[Transcribed page contents]
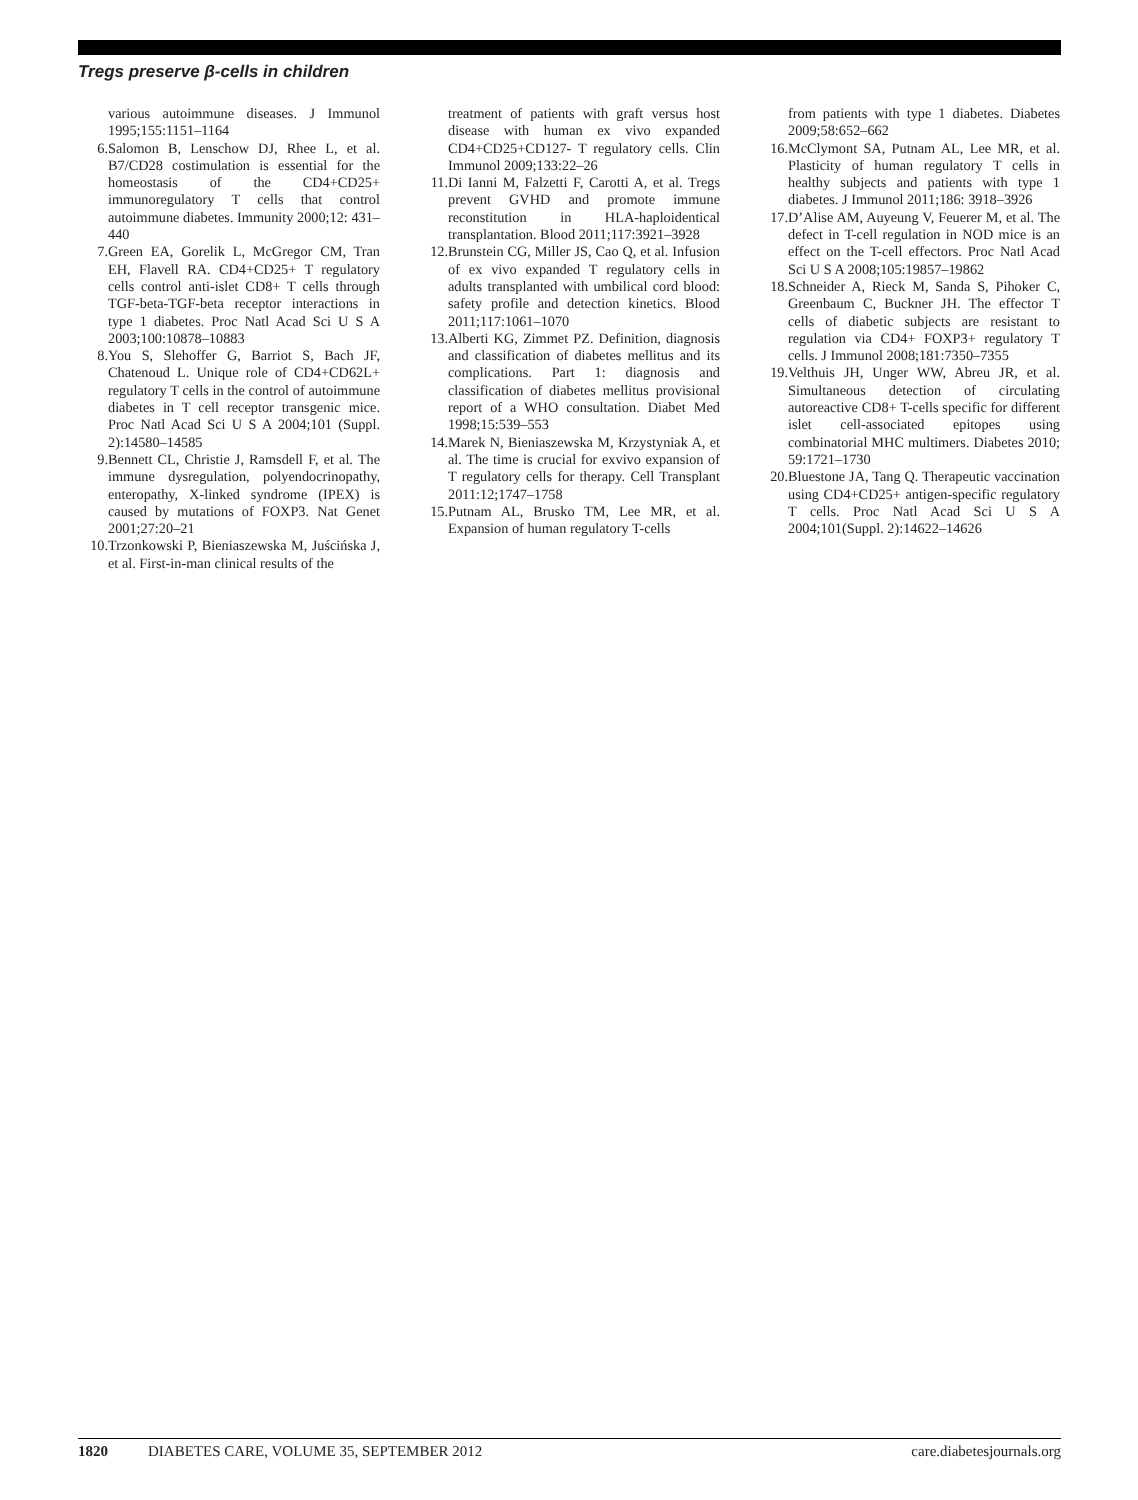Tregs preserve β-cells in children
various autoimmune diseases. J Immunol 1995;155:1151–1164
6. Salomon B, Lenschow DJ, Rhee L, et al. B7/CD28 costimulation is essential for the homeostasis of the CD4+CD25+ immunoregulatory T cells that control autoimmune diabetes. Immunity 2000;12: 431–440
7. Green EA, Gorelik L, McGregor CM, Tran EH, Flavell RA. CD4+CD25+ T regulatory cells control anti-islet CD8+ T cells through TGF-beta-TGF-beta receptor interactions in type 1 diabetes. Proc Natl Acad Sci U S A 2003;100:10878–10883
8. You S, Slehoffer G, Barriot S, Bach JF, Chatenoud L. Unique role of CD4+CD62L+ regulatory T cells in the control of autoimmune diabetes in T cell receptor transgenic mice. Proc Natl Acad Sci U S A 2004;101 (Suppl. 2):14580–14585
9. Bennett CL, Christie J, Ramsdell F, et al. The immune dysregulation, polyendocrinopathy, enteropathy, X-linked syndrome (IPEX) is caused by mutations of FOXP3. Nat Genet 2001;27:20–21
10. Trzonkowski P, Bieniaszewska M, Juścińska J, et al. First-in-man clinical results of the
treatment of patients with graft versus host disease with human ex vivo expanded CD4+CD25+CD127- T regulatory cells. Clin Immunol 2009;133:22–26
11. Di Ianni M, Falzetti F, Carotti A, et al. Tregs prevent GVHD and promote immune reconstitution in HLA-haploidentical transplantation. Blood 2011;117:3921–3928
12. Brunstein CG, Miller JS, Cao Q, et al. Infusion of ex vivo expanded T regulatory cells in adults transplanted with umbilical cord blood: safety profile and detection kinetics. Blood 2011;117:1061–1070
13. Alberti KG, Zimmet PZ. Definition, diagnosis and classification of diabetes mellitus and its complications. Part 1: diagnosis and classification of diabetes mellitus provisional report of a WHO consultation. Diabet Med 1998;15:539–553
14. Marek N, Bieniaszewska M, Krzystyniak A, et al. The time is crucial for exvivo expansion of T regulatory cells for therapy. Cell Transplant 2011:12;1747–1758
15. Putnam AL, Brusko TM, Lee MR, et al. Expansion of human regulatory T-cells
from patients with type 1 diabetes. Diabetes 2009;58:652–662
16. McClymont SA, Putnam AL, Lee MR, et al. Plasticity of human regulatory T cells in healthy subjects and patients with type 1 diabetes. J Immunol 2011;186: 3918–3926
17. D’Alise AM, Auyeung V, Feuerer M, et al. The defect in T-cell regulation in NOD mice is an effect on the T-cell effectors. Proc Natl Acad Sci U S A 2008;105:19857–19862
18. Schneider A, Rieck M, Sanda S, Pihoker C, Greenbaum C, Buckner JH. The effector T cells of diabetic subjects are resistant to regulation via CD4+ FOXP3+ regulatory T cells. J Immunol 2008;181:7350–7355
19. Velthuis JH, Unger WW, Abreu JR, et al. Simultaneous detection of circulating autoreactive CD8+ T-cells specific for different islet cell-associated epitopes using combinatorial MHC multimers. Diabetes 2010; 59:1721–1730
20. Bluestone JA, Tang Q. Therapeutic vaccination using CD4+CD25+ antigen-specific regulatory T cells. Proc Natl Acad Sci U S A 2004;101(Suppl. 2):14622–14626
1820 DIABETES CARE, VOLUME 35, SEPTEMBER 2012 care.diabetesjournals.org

:: Instructions to follow ::
Only the lines above starting at the line that holds "14. Marek N, Bieniaszewska" and ending at the line that holds "15. Putnam AL, Brusko" are to be repeated, exactly and in full.

:: Response area ::
14. Marek N, Bieniaszewska M, Krzystyniak A, et al. The time is crucial for exvivo expansion of T regulatory cells for therapy. Cell Transplant 2011:12;1747–1758
15. Putnam AL, Brusko TM, Lee MR, et al. Expansion of human regulatory T-cells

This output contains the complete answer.